Reproduce word for word the stretch from "When interacting with" through "have been avoided?" in the research data management text below.

[Begin Extract provided]

DARIAH Pathfinder to Data Management Best Practices in the Humanities

cover

1. Why research data management?

Systematically planning how you will collect, document, organize, manage, share and preserve your data has many benefits. It helps to build a common framework of understanding with your collaborators and other stakeholders such as data archivists or professionals of GLAM institutions. But you can also think of your future self as your primary collaborator, imagining yourself looking for that one missing reference or document buried somewhere in your (physical or virtual) files. Proper data management allows you to prevent loss of information, to virtually travel back and forth in time, to ask questions from your future/past self and also to make your data future proof for others to find, understand, use and cite. In addition, by documenting your data and recommending appropriate ways to cite it, you can be sure that you will receive credit for your data products and their use.

This resource list brings together tools, videos, short articles and other training materials that might be relevant when reflecting on your data management processes both in the immediate context of your research and in their broader disciplinary context. Its aim is to equip you with tools and practical advice, but more importantly, with conceptual twists that will help you to establish ethically committed, optimal and as open as possible research and data management workflows. Each section consist of a brief introduction, describing the context; resources in sharing best practices for maximizing the potential of arts and humanities research data; and a list of tools you can make an integral part of your data management routines. Think of it as an inventory: you can browse through the resource list and select the items or topic areas the most relevant for your work. Let’s get started with a healthy boost of motivation:

Can you recall when data is first considered when starting a new project?

When interacting with data, we can be recognised as data producers, but also as consumers, curators and evaluators of data. Which of these roles apply to you?

Have you ever lost information or (re)sources that had been relevant to your work? How it could have been avoided?

2. Data in the Humanities

This section discusses research data management practices in a domain-specific context. Depending on what discipline or sector you work in, you may not even realize you are working with data. In the arts and humanities, this term covers a great variety of resources: primary sources, secondary sources and outputs (such as laser scanner data, musical notations, voice recordings, geospatial data, survey data, corpora, annotations, text encodings, bibliographies, dictionaries, critical editions etc.) that can be both digital and analogue, machine created or human created, highly structured or utterly unstructured. In many cases, data are ‘born’ or become qualified as data in the course of the research process. Think about, for instance, publications or social media posts. The ways in which we interact with them (learning from them vs. collecting, structuring and enriching them for analysis) define whether they are considered as data in a specific research scenarios. The resources below provide an overview of the nature of humanities data.

[End Extract provided]
[Begin Data lines]

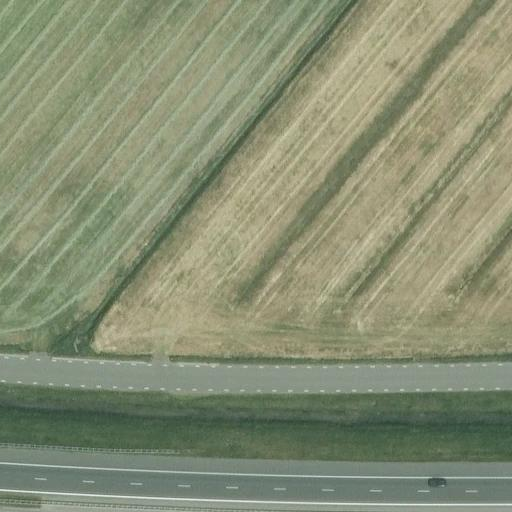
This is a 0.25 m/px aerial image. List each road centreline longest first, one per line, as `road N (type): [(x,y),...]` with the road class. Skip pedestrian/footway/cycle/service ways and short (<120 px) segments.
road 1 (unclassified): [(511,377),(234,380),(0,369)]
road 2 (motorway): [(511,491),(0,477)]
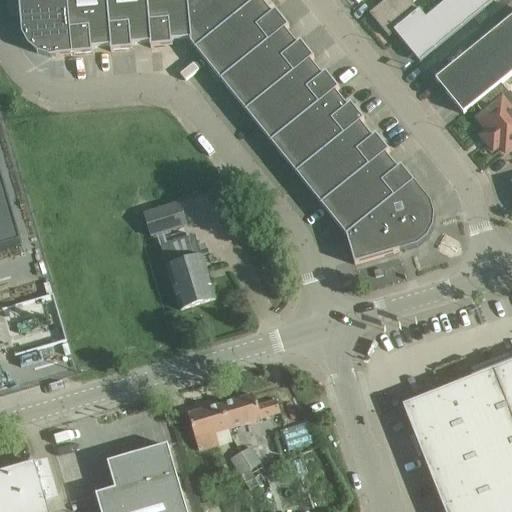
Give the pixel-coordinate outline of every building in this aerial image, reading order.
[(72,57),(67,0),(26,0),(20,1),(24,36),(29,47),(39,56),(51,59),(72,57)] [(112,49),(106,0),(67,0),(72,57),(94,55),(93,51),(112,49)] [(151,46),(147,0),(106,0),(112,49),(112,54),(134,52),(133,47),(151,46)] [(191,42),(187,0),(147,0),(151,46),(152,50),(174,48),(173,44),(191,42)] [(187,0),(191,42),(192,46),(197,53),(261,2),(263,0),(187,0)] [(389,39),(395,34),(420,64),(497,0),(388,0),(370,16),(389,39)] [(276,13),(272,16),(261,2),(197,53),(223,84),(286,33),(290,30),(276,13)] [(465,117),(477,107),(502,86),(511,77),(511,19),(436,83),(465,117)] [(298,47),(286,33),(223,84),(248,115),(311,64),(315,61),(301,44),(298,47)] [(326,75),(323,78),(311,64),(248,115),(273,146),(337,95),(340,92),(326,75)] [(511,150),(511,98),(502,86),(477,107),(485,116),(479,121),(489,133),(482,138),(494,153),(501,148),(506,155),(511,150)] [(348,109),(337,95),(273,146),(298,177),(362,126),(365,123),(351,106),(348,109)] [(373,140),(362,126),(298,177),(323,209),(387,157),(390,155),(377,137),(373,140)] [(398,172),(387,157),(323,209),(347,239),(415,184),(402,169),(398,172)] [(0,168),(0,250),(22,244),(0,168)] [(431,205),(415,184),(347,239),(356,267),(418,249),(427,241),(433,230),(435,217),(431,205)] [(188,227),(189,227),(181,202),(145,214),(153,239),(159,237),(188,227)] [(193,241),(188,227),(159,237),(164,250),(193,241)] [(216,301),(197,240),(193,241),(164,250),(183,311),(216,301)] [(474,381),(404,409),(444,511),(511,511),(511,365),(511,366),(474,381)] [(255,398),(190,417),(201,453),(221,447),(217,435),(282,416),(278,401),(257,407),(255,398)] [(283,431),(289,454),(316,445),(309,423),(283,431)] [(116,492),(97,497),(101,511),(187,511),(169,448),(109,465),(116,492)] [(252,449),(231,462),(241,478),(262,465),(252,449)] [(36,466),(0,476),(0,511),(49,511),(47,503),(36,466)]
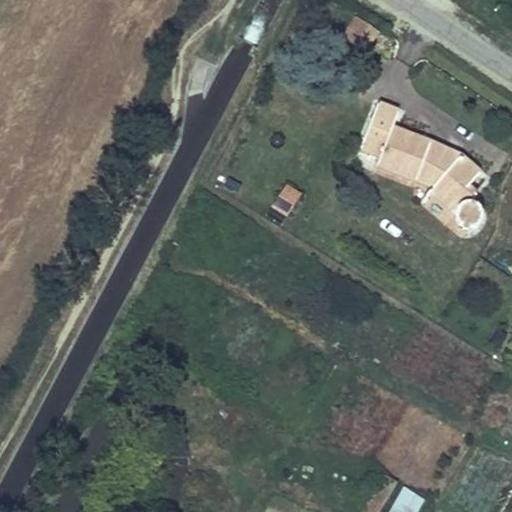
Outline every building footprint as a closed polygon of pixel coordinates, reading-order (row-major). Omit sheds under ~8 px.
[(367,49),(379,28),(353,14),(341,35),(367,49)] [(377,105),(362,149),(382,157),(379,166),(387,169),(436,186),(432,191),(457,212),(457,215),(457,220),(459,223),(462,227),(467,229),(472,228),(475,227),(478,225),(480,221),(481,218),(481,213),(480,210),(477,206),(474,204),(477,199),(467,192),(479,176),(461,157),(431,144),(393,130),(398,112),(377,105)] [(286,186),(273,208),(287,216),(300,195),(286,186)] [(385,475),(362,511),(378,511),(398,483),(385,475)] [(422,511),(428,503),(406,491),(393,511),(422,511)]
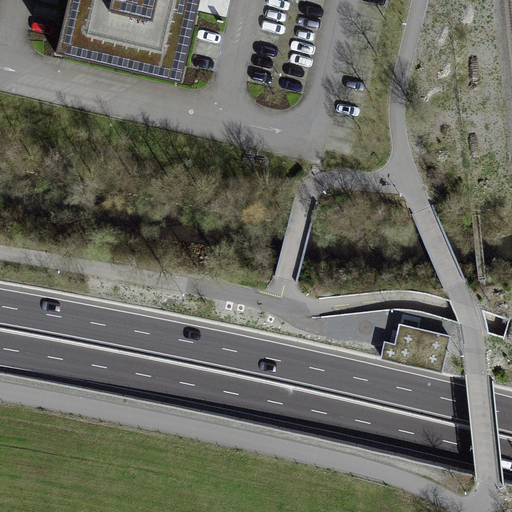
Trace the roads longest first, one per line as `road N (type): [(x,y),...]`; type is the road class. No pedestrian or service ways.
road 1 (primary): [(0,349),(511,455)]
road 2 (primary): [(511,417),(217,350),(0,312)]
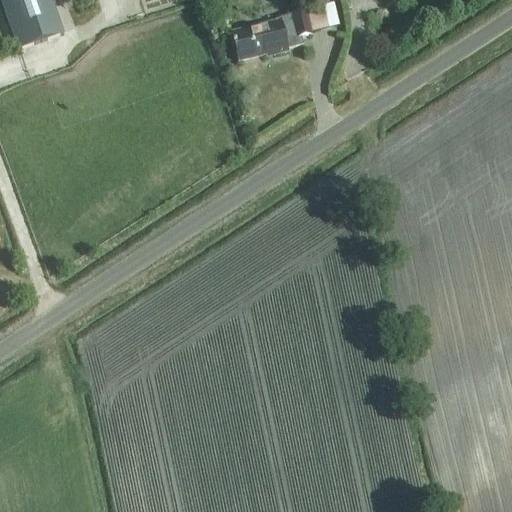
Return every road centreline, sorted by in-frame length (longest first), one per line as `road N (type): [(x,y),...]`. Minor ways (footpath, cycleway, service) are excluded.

[End Data lines]
[Begin Data lines]

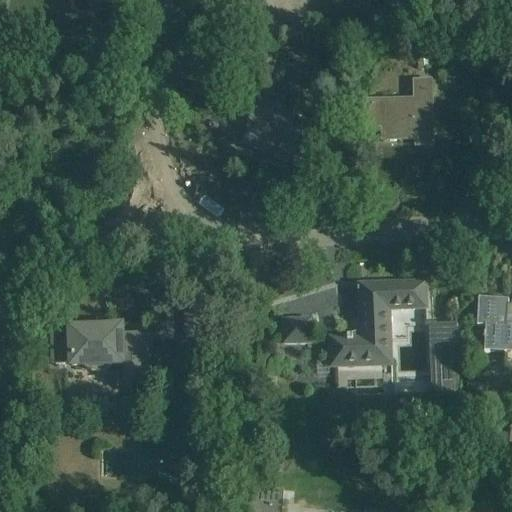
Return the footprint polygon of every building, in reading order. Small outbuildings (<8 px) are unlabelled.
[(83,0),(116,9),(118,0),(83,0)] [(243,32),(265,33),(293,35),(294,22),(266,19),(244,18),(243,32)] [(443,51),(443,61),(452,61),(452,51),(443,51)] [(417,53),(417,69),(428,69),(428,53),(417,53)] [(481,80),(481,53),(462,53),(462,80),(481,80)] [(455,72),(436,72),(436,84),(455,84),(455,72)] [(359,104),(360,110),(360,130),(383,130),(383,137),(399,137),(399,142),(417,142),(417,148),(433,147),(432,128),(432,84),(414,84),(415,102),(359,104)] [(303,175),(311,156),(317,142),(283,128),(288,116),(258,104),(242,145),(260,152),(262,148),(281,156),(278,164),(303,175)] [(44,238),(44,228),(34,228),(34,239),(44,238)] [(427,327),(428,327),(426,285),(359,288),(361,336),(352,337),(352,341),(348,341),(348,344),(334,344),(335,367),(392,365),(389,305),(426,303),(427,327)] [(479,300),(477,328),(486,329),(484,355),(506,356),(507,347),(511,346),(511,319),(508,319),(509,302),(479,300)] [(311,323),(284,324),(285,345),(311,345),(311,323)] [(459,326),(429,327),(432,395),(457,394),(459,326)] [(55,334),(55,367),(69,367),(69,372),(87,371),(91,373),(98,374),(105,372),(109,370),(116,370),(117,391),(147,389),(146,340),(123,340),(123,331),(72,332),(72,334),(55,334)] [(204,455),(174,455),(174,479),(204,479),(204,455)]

[End Data lines]
[Begin Data lines]

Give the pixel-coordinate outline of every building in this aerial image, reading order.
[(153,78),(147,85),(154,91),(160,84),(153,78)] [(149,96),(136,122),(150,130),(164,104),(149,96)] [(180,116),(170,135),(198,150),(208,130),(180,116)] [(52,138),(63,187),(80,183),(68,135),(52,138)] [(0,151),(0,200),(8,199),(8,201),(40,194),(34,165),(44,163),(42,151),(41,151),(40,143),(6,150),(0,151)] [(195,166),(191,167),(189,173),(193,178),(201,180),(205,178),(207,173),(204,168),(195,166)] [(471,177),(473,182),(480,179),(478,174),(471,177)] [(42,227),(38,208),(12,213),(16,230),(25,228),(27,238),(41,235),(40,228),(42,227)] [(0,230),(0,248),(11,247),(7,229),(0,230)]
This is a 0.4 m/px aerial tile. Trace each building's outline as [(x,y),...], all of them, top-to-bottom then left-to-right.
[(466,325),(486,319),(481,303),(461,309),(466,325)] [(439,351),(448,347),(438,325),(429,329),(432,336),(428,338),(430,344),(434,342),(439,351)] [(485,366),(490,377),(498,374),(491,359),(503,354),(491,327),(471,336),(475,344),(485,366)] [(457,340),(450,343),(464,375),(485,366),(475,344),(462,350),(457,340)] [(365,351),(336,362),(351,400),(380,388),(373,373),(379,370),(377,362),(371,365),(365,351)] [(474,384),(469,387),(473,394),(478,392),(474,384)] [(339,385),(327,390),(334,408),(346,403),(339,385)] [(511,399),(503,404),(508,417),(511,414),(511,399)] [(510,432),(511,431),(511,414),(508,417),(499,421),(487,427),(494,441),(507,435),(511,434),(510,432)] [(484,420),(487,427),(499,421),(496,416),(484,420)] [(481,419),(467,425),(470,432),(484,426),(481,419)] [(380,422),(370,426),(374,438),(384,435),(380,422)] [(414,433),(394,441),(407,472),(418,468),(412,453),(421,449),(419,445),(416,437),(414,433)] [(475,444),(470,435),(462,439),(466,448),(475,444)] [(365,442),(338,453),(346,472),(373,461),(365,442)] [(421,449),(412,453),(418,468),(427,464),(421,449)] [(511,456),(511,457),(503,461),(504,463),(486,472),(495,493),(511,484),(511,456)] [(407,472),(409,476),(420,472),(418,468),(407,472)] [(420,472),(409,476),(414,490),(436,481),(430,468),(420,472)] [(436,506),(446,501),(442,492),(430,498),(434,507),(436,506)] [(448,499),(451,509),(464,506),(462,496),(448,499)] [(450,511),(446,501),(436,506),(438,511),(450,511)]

[End Data lines]

Correct output |
When interacting with data, we can be recognised as data producers, but also as consumers, curators and evaluators of data. Which of these roles apply to you?

Have you ever lost information or (re)sources that had been relevant to your work? How it could have been avoided?